Kuleba also called on the International Criminal Court (ICC) to visit Bucha and other towns around Kyiv as soon as possible to work with Ukrainian law enforcement agencies to “thoroughly collect all evidence of Russian war crimes” the ministry quoted him as saying.
“We are still gathering and looking for bodies, but the number has already gone into the hundreds,” he added. “Dead bodies lie on the streets. They killed civilians while staying there and when they were leaving these villages and towns.”
On his Telegram channel, he wrote: “Bucha massacre was deliberate.”
Andriy Sybiha, deputy head of the Ukrainian president’s office, called alongside Kuleba for a wave of new measures by the Group of Seven major Western economic powers: extending sanctions to all its banks, closing ports to its ships and imposing an embargo on all trade.
“The current sanctions are not having enough of an effect as the war is continuing,” he said.
Fighting in several areas
Russia has pulled back forces that had threatened Kyiv from the north, saying it intends to focus on eastern Ukraine.
Fighting was reported on Sunday in several parts of Ukraine.
The governor of the eastern Donetsk region said shelling had continued throughout the night and day. Russian shelling killed seven people in Kharkiv, Ukraine’s second-largest city, according to the regional prosecutor’s office.

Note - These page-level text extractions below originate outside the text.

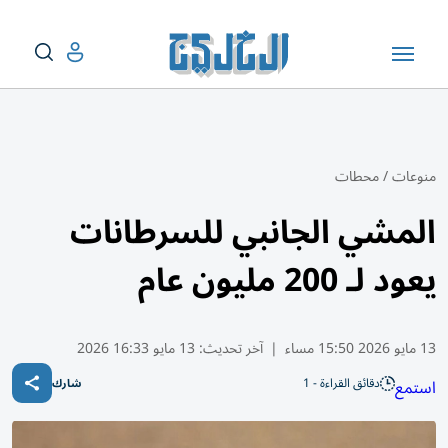
منوعات
/
محطات
المشي الجانبي للسرطانات
يعود لـ 200 مليون عام
13 مايو 2026 15:50 مساء
|
آخر تحديث:
13 مايو 16:33 2026
دقائق القراءة - 1
استمع
شارك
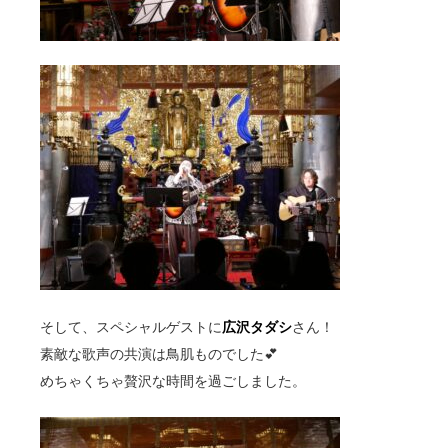
そして、スペシャルゲストに
広沢タダシ
さん！
素敵な歌声の共演は鳥肌ものでした💕
めちゃくちゃ贅沢な時間を過ごしました。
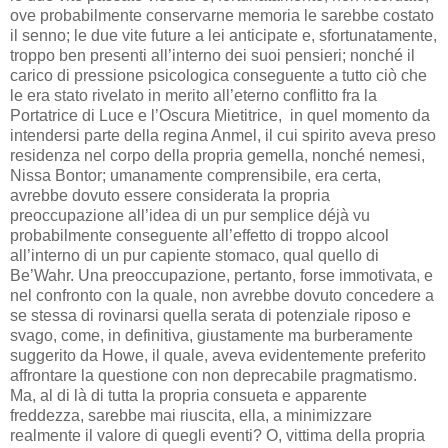
ove probabilmente conservarne memoria le sarebbe costato
il senno; le due vite future a lei anticipate e, sfortunatamente,
troppo ben presenti all’interno dei suoi pensieri; nonché il
carico di pressione psicologica conseguente a tutto ciò che
le era stato rivelato in merito all’eterno conflitto fra la
Portatrice di Luce e l’Oscura Mietitrice, in quel momento da
intendersi parte della regina Anmel, il cui spirito aveva preso
residenza nel corpo della propria gemella, nonché nemesi,
Nissa Bontor; umanamente comprensibile, era certa,
avrebbe dovuto essere considerata la propria
preoccupazione all’idea di un pur semplice déjà vu
probabilmente conseguente all’effetto di troppo alcool
all’interno di un pur capiente stomaco, qual quello di
Be’Wahr. Una preoccupazione, pertanto, forse immotivata, e
nel confronto con la quale, non avrebbe dovuto concedere a
se stessa di rovinarsi quella serata di potenziale riposo e
svago, come, in definitiva, giustamente ma burberamente
suggerito da Howe, il quale, aveva evidentemente preferito
affrontare la questione con non deprecabile pragmatismo.
Ma, al di là di tutta la propria consueta e apparente
freddezza, sarebbe mai riuscita, ella, a minimizzare
realmente il valore di quegli eventi? O, vittima della propria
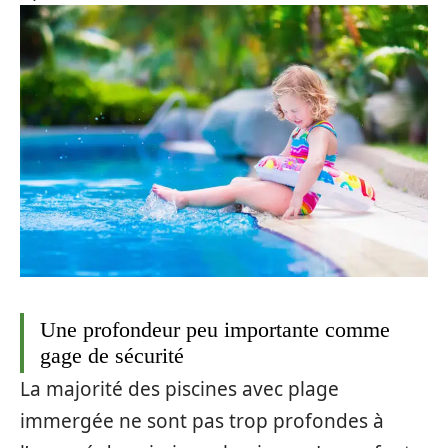
Une profondeur peu importante comme
gage de sécurité
La majorité des piscines avec plage
immergée ne sont pas trop profondes à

Missiles struck near the southern port of Odesa, with Russia saying it had destroyed an oil refinery used by the Ukrainian military. The Odesa city council said “critical infrastructure facilities” were hit.
Dmytro Lunin, governor of the central Poltava region, said the Kremenchug oil refinery, 350 km (220 miles) northeast of Odesa, had been destroyed in a separate rocket attack on Saturday.

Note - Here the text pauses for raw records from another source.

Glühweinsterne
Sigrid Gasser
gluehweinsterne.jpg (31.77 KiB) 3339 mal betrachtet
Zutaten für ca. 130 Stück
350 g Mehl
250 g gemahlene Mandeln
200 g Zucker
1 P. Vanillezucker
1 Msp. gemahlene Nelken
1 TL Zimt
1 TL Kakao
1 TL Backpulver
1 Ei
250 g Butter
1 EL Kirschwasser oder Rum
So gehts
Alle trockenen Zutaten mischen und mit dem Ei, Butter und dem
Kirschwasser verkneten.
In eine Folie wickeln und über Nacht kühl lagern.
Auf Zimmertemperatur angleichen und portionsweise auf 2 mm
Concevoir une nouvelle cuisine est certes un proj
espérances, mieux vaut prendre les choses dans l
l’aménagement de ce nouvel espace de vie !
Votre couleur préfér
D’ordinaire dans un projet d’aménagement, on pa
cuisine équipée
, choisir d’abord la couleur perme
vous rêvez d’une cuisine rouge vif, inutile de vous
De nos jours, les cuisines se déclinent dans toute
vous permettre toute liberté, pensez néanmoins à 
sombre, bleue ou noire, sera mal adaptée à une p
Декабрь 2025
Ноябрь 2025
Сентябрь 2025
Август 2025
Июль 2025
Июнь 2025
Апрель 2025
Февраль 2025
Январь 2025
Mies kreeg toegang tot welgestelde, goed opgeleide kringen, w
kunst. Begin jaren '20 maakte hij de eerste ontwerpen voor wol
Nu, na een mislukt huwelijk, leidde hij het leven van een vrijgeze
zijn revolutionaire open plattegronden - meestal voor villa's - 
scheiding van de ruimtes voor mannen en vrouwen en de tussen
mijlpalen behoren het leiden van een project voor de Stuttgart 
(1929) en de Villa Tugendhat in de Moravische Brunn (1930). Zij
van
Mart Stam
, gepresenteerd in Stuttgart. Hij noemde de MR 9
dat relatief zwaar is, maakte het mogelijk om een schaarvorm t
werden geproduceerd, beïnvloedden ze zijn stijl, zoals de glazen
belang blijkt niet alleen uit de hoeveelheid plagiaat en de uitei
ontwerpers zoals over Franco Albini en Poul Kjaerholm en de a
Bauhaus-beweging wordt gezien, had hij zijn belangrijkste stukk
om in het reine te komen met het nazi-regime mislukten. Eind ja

Two blasts were heard in the Russian city of Belgorod near the border with Ukraine on Sunday, two witnesses told Reuters, days after Russian authorities accused Ukrainian forces of striking a fuel depot there.

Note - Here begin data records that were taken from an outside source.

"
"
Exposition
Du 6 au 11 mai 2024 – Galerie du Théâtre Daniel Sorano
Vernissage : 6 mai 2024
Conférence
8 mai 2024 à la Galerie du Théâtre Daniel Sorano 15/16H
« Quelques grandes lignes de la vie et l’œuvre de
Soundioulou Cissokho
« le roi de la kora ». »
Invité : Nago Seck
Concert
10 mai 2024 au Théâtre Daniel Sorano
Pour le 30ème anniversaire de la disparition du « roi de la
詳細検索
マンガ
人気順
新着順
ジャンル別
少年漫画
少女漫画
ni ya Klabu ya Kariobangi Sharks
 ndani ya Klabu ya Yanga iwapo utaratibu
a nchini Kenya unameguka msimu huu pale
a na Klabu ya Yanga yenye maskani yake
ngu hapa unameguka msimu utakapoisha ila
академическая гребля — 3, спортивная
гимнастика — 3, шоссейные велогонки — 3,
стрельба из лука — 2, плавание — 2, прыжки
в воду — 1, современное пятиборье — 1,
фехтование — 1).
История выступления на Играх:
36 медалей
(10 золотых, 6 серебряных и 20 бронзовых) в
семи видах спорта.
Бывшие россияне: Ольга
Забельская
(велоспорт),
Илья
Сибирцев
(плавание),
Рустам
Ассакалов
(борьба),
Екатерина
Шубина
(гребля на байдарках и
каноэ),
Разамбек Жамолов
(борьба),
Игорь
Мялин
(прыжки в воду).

Ukraine evacuated 2,694 people from conflict zones in the southeastern port of Mariupol and the region of Luhansk on Sunday, Ukrainian Deputy Prime Minister Iryna Vereshchuk said. Ukrainian officials were in talks with Russia to allow several Red Cross buses to enter Mariupol, she added.
The Red Cross abandoned earlier attempts due to security concerns. Russia blamed the charity for the delays.
Mariupol is Russia’s main target in Ukraine’s southeastern region of Donbas, and tens of thousands of civilians there have been trapped for weeks with scant access to food and water.
There was little sign of a breakthrough in efforts to negotiate an end to the war, although Russia’s chief negotiator, Vladimir Medinsky, said talks were due to resume on Monday via videoconference.
Medinsky said that while Ukraine was showing more realism by agreeing to be neutral, renouncing nuclear weapons, not joining a military bloc and refusing to host military bases, there had been no progress on other key Russia demands.
“I repeat again and again: Russia’s position on Crimea and Donbas remains UNCHANGED,” he said on Telegram.
Russia annexed Crimea from Ukraine in 2014 and has recognized declarations of independence by the self-proclaimed republics of Luhansk and Donetsk in the Donbas area of eastern Ukraine which rose up against Kyiv’s rule.